_Written instruction 1_: Set down the forum thread on populating a Python dictionary word for word, between "Hrvoje Niksic" and "32 bit systems.", inclusive.

_Text provided_:
::::::

Velocity Reviews - Computer Hardware Reviews

Velocity Reviews > Newsgroups > Programming > Python > RE: Populating a dictionary, fast [SOLVED SOLVED]

Reply
Thread Tools

RE: Populating a dictionary, fast [SOLVED SOLVED]

 
 
Hrvoje Niksic
Guest
Posts: n/a
 
      11-16-2007
Steven D'Aprano <(E-Mail Removed)> writes:

>> Can you post minimal code that exhibits this behavior on Python 2.5.1?
>> The OP posted a lot of different versions, most of which worked just
>> fine for most people.

>
> Who were testing it on single-CPU, 32 bit systems.


Still, I'd like to see a test case that fails (works slowly) for you,
so that I (and others) can try it on different machines. As I said,
the OP posted several versions of his code, and tended to depend on a
specific dataset. A minimal test case would help more people debug
it.
 
Reply With Quote
 
 
 
 
Michael Bacarella
Guest
Posts: n/a
 
      11-16-2007
> Do you really believe that you cannot create or delete a large
> dictionary with python versions less than 2.5 (on a 64 bit or multi-
> cpu system)? That a bug of this magnitude has not been noticed until
> someone posted on clp?


You're right, it is completely inappropriate for us to be showing our
dirty laundry to the public. From now we will try to deal with our troubles
privately.

I am so sorry to have ruined the decorum.

 
Reply With Quote
 
 
 
 
Istvan Albert
Guest
Posts: n/a
 
      11-16-2007
On Nov 16, 1:18 pm, "Michael Bacarella" <(E-Mail Removed)> wrote:

> You're right, it is completely inappropriate for us to be showing our
> dirty laundry to the public.

::::::

Items from a dataset
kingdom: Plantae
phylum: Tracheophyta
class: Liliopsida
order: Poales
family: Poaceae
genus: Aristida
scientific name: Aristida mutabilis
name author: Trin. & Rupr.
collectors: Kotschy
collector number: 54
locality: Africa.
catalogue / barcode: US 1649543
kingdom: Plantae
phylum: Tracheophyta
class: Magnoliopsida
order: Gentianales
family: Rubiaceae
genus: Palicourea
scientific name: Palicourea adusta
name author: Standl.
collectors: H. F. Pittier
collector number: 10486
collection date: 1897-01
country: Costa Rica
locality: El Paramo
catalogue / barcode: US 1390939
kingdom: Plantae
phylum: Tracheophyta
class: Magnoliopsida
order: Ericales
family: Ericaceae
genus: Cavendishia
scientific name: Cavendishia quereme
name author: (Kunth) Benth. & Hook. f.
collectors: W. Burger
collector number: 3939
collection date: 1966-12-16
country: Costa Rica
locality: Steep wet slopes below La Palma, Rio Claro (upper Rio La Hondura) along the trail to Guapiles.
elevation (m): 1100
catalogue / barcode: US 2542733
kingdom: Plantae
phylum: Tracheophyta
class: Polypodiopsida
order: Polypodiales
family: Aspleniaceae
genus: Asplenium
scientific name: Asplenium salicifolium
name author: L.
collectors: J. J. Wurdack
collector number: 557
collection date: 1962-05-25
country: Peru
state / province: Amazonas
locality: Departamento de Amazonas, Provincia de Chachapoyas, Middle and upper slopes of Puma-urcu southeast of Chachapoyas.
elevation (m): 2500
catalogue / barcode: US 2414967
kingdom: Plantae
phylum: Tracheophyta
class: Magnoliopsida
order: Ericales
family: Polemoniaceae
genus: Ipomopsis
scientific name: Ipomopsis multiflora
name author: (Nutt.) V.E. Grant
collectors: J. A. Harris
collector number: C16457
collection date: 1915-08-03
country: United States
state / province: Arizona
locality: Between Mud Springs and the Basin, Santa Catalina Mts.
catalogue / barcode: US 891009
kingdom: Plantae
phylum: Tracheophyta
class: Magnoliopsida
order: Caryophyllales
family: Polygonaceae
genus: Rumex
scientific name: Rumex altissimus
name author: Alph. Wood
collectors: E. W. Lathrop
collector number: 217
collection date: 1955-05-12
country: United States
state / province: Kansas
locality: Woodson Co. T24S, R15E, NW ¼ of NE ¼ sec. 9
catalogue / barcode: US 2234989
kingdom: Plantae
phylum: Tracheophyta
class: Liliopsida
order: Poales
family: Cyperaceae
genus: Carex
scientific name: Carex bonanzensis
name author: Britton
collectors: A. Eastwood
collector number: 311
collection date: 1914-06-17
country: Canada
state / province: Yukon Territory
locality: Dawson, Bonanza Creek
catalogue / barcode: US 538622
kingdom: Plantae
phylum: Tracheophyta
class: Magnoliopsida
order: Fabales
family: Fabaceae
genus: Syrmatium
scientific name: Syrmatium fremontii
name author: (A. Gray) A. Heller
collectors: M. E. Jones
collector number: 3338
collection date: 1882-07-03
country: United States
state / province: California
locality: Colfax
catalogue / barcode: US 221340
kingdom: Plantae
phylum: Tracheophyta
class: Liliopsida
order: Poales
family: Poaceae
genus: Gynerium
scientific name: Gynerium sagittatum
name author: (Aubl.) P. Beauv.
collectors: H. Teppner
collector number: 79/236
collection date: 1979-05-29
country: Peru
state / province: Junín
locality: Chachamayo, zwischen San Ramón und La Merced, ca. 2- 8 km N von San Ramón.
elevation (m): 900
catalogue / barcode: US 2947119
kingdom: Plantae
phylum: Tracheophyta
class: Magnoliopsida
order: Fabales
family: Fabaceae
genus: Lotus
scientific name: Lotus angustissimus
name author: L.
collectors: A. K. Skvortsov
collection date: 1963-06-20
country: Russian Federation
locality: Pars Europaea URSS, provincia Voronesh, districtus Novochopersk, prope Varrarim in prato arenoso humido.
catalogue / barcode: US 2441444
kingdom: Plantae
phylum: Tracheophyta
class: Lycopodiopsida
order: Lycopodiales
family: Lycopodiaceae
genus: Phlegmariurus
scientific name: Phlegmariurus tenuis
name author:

::::::

_Written instruction 2_: Extract the rows from the first one through the line containing "catalogue / barcode: US 2414967", inclusive, reproducing each line exactly.

_Exercise result 1_:
Hrvoje Niksic
Guest
Posts: n/a
 
      11-16-2007
Steven D'Aprano <(E-Mail Removed)> writes:

>> Can you post minimal code that exhibits this behavior on Python 2.5.1?
>> The OP posted a lot of different versions, most of which worked just
>> fine for most people.

>
> Who were testing it on single-CPU, 32 bit systems.

_Exercise result 2_:
kingdom: Plantae
phylum: Tracheophyta
class: Liliopsida
order: Poales
family: Poaceae
genus: Aristida
scientific name: Aristida mutabilis
name author: Trin. & Rupr.
collectors: Kotschy
collector number: 54
locality: Africa.
catalogue / barcode: US 1649543
kingdom: Plantae
phylum: Tracheophyta
class: Magnoliopsida
order: Gentianales
family: Rubiaceae
genus: Palicourea
scientific name: Palicourea adusta
name author: Standl.
collectors: H. F. Pittier
collector number: 10486
collection date: 1897-01
country: Costa Rica
locality: El Paramo
catalogue / barcode: US 1390939
kingdom: Plantae
phylum: Tracheophyta
class: Magnoliopsida
order: Ericales
family: Ericaceae
genus: Cavendishia
scientific name: Cavendishia quereme
name author: (Kunth) Benth. & Hook. f.
collectors: W. Burger
collector number: 3939
collection date: 1966-12-16
country: Costa Rica
locality: Steep wet slopes below La Palma, Rio Claro (upper Rio La Hondura) along the trail to Guapiles.
elevation (m): 1100
catalogue / barcode: US 2542733
kingdom: Plantae
phylum: Tracheophyta
class: Polypodiopsida
order: Polypodiales
family: Aspleniaceae
genus: Asplenium
scientific name: Asplenium salicifolium
name author: L.
collectors: J. J. Wurdack
collector number: 557
collection date: 1962-05-25
country: Peru
state / province: Amazonas
locality: Departamento de Amazonas, Provincia de Chachapoyas, Middle and upper slopes of Puma-urcu southeast of Chachapoyas.
elevation (m): 2500
catalogue / barcode: US 2414967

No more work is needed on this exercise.